REQUIRED WORK:
Reproduce the text of the material below word for word, leaving the pictures out of your answer.

Text extracted page by page

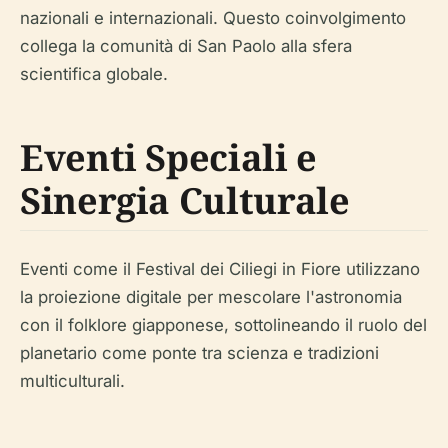
nazionali e internazionali. Questo coinvolgimento
collega la comunità di San Paolo alla sfera
scientifica globale.
Eventi Speciali e
Sinergia Culturale
Eventi come il Festival dei Ciliegi in Fiore utilizzano
la proiezione digitale per mescolare l'astronomia
con il folklore giapponese, sottolineando il ruolo del
planetario come ponte tra scienza e tradizioni
multiculturali.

PROBLEM SOLUTION:
nazionali e internazionali. Questo coinvolgimento
collega la comunità di San Paolo alla sfera
scientifica globale.
Eventi Speciali e
Sinergia Culturale
Eventi come il Festival dei Ciliegi in Fiore utilizzano
la proiezione digitale per mescolare l'astronomia
con il folklore giapponese, sottolineando il ruolo del
planetario come ponte tra scienza e tradizioni
multiculturali.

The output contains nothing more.